Mayors Seek Notification on Moving of Hazardous Materials

Following S.C. train wreck, information sharing on hazardous materials becomes a leading homeland security topic for municipalities


BALTIMORE -- Mayor Martin O'Malley and some four dozen other U.S. mayors are urging the federal government to require railroads to inform local governments of plans to transport hazardous materials through their cities.

In a letter to outgoing Homeland Security Secretary Tom Ridge this week, the mayors cited this month's Norfolk Southern train derailment in South Carolina, which led to the rupture of a tank car carrying chlorine.

Nine people were killed and about 250 injured by the release of the toxic chlorine cloud in the small town of Graniteville. Nearly 5,500 people were evacuated from their homes.

In Baltimore, freight trains carry shipments of hazardous chemicals, including chlorine, through the Howard Street Tunnel downtown.
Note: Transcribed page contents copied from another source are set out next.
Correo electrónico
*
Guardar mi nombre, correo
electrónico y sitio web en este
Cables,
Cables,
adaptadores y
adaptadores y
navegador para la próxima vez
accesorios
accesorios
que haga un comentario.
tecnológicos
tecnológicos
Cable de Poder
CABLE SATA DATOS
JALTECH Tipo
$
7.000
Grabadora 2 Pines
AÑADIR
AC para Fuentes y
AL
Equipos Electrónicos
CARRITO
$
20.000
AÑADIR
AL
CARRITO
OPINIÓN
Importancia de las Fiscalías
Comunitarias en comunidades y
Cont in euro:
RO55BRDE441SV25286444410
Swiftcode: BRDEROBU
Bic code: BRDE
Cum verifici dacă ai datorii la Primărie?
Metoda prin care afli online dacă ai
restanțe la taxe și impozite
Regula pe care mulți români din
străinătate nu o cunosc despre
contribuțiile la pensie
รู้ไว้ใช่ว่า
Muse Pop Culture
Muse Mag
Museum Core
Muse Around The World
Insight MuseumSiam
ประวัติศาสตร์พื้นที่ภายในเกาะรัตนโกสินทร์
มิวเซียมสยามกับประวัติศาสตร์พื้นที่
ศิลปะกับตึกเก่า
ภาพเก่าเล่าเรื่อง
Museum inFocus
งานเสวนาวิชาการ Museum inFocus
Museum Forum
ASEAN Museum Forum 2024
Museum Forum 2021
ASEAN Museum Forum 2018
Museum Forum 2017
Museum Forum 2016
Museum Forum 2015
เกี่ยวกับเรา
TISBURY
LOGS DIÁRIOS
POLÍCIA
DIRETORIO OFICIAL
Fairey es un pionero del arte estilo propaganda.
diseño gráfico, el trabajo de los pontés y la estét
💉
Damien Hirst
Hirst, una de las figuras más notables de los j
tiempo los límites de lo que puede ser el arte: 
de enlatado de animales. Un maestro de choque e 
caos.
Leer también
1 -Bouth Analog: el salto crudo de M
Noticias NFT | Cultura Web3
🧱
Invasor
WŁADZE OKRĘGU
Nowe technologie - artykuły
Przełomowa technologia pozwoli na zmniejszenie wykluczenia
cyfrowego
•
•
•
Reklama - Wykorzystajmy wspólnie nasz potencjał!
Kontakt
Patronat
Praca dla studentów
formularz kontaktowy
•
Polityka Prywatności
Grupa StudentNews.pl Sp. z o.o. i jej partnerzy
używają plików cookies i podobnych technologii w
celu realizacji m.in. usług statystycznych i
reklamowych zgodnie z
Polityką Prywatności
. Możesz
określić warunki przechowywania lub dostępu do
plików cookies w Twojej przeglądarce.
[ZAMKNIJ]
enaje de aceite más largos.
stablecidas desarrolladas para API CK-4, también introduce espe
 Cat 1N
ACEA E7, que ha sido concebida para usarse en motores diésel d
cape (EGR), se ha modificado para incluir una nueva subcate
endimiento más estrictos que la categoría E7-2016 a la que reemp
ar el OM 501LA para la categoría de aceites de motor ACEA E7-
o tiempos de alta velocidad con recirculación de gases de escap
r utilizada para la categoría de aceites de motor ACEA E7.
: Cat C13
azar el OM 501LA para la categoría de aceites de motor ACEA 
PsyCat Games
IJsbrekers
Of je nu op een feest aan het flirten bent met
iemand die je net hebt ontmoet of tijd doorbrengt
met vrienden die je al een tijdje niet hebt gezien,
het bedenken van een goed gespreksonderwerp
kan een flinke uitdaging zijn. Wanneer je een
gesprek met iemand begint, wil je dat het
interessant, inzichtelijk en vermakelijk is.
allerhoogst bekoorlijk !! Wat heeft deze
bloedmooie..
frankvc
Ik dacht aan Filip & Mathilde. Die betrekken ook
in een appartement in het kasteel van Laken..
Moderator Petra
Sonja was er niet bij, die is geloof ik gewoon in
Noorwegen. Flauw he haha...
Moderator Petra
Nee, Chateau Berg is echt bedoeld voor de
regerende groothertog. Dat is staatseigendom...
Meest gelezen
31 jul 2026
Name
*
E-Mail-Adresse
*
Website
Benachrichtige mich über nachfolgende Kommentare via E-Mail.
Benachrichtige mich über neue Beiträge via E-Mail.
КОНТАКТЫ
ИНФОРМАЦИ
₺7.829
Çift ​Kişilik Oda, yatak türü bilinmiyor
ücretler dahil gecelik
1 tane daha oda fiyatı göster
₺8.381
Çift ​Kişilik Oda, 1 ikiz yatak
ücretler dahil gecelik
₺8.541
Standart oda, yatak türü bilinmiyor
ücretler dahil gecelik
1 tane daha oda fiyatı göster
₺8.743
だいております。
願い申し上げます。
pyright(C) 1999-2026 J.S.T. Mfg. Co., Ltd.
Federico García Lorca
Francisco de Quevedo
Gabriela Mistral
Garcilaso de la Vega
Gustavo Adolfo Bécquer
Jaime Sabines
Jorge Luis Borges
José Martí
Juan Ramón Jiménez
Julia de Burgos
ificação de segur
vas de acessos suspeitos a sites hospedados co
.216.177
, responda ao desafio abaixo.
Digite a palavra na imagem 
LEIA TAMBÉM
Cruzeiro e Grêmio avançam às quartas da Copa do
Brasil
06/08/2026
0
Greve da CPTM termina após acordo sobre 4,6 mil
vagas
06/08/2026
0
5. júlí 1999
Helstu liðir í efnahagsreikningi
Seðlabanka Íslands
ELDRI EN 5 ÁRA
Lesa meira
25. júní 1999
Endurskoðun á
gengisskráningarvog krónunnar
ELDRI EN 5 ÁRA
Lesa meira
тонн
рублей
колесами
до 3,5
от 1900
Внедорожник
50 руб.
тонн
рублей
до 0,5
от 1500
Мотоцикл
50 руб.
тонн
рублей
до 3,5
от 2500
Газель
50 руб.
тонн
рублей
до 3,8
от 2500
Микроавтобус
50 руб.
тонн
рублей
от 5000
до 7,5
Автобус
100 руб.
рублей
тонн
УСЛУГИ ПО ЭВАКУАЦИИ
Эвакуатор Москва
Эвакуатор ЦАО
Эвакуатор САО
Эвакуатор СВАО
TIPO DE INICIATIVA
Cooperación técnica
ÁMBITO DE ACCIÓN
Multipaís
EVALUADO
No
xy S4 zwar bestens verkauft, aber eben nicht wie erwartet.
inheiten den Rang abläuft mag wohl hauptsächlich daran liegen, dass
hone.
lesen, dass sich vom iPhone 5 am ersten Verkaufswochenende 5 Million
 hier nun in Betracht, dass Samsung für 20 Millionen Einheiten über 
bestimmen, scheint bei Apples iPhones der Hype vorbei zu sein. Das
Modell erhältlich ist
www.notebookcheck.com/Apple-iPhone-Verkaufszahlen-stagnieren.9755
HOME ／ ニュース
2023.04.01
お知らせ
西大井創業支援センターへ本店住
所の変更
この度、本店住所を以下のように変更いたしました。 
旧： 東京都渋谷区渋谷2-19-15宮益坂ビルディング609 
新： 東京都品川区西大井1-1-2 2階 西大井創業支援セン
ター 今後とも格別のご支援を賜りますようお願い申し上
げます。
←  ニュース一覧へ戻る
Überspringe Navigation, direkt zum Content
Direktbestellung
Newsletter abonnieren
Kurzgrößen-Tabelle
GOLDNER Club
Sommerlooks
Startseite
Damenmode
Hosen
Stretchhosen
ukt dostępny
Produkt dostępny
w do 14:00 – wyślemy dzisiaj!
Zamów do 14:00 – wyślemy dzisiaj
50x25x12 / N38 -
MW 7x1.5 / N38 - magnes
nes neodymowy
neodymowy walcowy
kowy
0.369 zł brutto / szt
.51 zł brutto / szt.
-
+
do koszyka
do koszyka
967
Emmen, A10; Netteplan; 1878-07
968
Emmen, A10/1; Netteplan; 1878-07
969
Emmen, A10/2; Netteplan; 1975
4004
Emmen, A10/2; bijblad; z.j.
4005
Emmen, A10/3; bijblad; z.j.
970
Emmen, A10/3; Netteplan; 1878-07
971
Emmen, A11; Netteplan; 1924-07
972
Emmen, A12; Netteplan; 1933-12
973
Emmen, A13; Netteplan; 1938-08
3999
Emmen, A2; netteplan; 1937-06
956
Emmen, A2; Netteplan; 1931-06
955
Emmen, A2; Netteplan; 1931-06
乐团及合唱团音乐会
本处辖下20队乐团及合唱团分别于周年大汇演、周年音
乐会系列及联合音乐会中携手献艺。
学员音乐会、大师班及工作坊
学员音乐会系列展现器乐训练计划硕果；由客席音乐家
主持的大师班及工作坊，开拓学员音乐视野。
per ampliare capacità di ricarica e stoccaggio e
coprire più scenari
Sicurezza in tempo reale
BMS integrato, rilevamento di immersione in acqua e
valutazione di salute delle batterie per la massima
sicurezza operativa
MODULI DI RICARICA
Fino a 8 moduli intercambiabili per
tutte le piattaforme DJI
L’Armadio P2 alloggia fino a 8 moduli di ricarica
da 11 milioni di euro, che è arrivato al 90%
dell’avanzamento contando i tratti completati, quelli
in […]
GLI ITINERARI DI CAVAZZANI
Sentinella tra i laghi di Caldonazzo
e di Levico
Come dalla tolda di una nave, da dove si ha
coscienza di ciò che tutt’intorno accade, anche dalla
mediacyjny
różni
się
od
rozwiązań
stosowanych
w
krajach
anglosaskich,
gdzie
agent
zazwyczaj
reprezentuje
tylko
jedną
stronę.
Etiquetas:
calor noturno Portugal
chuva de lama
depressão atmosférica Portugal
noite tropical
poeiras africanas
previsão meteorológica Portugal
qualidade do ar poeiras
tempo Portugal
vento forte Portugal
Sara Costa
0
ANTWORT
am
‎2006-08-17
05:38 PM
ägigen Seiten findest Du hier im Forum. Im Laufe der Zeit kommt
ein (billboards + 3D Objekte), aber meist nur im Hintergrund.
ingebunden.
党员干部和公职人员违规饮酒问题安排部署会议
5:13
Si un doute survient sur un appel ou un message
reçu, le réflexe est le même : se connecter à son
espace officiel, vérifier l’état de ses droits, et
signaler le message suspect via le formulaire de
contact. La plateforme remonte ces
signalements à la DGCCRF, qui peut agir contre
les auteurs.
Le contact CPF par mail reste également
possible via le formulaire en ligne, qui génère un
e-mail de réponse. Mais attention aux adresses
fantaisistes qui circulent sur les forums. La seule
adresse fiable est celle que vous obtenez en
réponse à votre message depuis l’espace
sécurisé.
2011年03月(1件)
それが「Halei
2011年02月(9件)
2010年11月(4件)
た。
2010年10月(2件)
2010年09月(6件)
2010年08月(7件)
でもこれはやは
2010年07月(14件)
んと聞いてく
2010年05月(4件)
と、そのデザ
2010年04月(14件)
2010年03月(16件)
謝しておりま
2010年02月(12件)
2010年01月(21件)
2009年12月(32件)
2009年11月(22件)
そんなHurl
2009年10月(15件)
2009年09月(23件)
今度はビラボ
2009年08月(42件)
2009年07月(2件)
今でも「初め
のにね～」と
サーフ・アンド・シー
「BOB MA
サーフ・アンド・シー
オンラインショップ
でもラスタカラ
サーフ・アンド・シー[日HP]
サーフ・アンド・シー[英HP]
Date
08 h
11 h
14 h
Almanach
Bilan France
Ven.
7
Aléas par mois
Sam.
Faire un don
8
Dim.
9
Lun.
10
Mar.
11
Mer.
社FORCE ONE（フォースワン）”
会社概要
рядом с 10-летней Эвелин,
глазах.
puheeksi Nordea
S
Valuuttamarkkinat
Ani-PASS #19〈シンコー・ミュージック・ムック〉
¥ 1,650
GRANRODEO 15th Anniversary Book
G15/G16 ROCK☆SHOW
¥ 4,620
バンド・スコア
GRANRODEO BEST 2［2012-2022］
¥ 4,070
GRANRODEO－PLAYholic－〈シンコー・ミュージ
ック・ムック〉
Baltimore officials say they are notified when the railroads store a chlorine-laden car within the city limits but not when they are moving through.

"We don't generally get a response from the White House," O'Malley said. "I hope it will, but I'm not optimistic, given their track record for the last four years," he said.

The mayors sent their letter Tuesday at the annual winter meeting of the U.S. Conference of Mayors in Washington. Ridge spoke to the mayors Wednesday and mentioned the Graniteville incident but gave no specific reply to their request.

A spokesman for the Department of Homeland Security was not available to comment.

In their letter, the mayors noted that more than 90,000 shipments of chlorine are transported around the country each year. They restated the conference's repeated calls that city governments be notified of such shipments, a move the railroad industry has resisted.

"These types of trains run on tracks through the hearts of our cities," the mayors wrote. "Our citizens should have a reasonable expectation that hazardous materials are being shipped in the safest manner possible and that local first responders are aware of such shipments in advance."

The railroad industry has taken the position that sharing information about shipments with local officials increases the opportunity for leaks of information to terrorists.